The tax code is supposed to and does influence behavior, he said. Therefore, jettisoning deductions can have unintended consequences. For example, eliminating the real estate tax deduction may make it less likely people would purchase homes, Bochnowski explained.
“Simplification is good,” said Jim Thomas, an accounting professor at Indiana University Northwest. “But that’s probably not going to happen.”
There are many, many ideas on how to make the tax code simpler, but no one agrees on how to do it, Thomas said.
“There are many problems with it and many general approaches, but they all have trade-offs,” Thomas said.
Some feel the government should lower taxes to stimulate the economy, while others feel the government should only use tax increases as a last resort when the economy is faltering, he said.
“Those two groups in Congress are typically at odds on how to do either,” Thomas said.
Middle-class Americans want to keep the deduction the tax code allows, such as the interest on home mortgages, real estate taxes, and charitable contributions and would fight any attempts to remove them or any elected officials who espoused those removals, Thomas said.
A “flat tax” where everyone pays relatively the same rate has been touted.
“It sounds great,” Thomas said. “Now rates vary from 0 to 39.6 percent, With a flat tax everyone would pay in the low 20 percent range.”
But again using a flat tax would remove the deductions prized by the average American. Plus, with a flat tax corporations wouldn’t be able to take deductions for the benefits they offer employees, such as health insurance, sick pay, vacations, making the flat tax more repugnant to the average taxpayer, according to Thomas.
There have been proposals to impose higher tax rates on the wealthy, “but people always say that takes away the money they would spend on new business investment. I think everyone agrees there’s a lot of simplification needed,” he said. “It will happen some way, but the country still has a great debt so it still has to charge taxes.”

ACTIVITY LIST -
1. Rewrite the stretch of the tax-simplification passage from "There are many, many" through "faltering, he said.", putting "compromises" in place of "trade-offs".
2. In the tax-simplification passage, what rate range would everyone pay under a flat tax, according to Thomas?

RECORDS SUPPLIED -
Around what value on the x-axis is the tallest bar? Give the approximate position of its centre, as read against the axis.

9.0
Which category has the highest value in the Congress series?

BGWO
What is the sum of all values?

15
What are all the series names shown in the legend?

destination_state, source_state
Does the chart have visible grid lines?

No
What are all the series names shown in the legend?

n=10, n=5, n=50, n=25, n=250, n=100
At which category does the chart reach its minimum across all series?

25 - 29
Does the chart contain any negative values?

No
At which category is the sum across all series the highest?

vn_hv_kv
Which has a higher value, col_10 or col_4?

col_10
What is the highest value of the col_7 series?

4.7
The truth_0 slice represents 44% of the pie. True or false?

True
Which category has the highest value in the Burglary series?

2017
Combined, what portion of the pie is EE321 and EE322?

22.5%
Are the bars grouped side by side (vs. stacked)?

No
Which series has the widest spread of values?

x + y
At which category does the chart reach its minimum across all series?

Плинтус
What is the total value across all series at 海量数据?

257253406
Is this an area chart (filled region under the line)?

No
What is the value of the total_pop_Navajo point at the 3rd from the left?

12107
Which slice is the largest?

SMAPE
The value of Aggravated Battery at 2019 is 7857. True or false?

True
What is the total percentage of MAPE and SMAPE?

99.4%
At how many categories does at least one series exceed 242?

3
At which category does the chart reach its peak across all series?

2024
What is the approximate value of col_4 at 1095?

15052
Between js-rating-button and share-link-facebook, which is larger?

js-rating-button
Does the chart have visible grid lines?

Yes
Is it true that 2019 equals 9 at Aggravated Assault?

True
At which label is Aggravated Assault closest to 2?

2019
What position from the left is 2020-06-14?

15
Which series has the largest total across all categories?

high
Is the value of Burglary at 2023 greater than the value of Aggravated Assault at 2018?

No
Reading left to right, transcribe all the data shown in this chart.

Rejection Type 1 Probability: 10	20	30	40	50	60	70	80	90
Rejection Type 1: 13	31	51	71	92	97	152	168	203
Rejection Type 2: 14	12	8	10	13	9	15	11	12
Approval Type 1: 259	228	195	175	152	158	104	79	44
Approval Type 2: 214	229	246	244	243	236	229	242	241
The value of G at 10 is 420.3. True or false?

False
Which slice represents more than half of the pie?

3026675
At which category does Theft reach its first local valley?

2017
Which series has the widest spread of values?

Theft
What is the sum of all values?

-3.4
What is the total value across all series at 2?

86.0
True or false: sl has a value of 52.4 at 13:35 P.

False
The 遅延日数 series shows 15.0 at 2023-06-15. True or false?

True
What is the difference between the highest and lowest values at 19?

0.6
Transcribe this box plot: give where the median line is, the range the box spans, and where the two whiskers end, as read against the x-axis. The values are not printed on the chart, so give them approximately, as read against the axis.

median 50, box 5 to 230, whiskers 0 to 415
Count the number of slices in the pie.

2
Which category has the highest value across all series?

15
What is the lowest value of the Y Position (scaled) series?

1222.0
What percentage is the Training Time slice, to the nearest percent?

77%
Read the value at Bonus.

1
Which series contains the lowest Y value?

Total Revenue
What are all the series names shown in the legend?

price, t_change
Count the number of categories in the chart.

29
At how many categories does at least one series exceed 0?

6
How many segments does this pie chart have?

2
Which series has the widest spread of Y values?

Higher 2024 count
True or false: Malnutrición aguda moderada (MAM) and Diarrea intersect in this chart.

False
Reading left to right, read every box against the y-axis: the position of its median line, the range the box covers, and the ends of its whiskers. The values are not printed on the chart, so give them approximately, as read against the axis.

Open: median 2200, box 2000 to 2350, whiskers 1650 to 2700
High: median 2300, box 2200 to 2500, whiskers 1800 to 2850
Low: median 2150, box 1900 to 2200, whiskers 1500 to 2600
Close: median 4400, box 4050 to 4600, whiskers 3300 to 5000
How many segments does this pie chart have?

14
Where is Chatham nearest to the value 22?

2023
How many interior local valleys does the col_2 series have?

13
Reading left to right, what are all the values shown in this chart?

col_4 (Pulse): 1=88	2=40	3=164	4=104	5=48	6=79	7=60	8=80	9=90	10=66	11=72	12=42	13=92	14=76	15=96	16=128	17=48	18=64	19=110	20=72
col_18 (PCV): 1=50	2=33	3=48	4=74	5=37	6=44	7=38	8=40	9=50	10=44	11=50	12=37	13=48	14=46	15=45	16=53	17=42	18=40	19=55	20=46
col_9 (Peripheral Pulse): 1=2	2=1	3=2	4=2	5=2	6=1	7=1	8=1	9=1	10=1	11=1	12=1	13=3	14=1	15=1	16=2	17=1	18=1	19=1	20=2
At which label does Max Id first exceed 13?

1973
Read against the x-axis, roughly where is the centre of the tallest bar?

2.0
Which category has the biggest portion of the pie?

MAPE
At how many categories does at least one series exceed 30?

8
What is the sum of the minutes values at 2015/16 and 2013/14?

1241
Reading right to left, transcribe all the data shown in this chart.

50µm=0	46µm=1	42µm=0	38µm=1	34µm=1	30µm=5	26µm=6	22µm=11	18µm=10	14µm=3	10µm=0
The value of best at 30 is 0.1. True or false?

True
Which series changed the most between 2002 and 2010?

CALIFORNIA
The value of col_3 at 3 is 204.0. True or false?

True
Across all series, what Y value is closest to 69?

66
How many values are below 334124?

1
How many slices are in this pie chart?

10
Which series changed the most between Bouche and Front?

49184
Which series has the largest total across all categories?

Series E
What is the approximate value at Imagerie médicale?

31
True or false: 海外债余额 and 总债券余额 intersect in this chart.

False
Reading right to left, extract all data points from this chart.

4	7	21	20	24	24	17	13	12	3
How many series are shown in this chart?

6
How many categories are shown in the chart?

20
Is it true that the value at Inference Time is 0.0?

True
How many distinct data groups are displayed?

ANSWERS FOR THE TASKS -
1.
There are many, many ideas on how to make the tax code simpler, but no one agrees on how to do it, Thomas said.
“There are many problems with it and many general approaches, but they all have compromises,” Thomas said.
Some feel the government should lower taxes to stimulate the economy, while others feel the government should only use tax increases as a last resort when the economy is faltering, he said.

2. The low 20 percent range.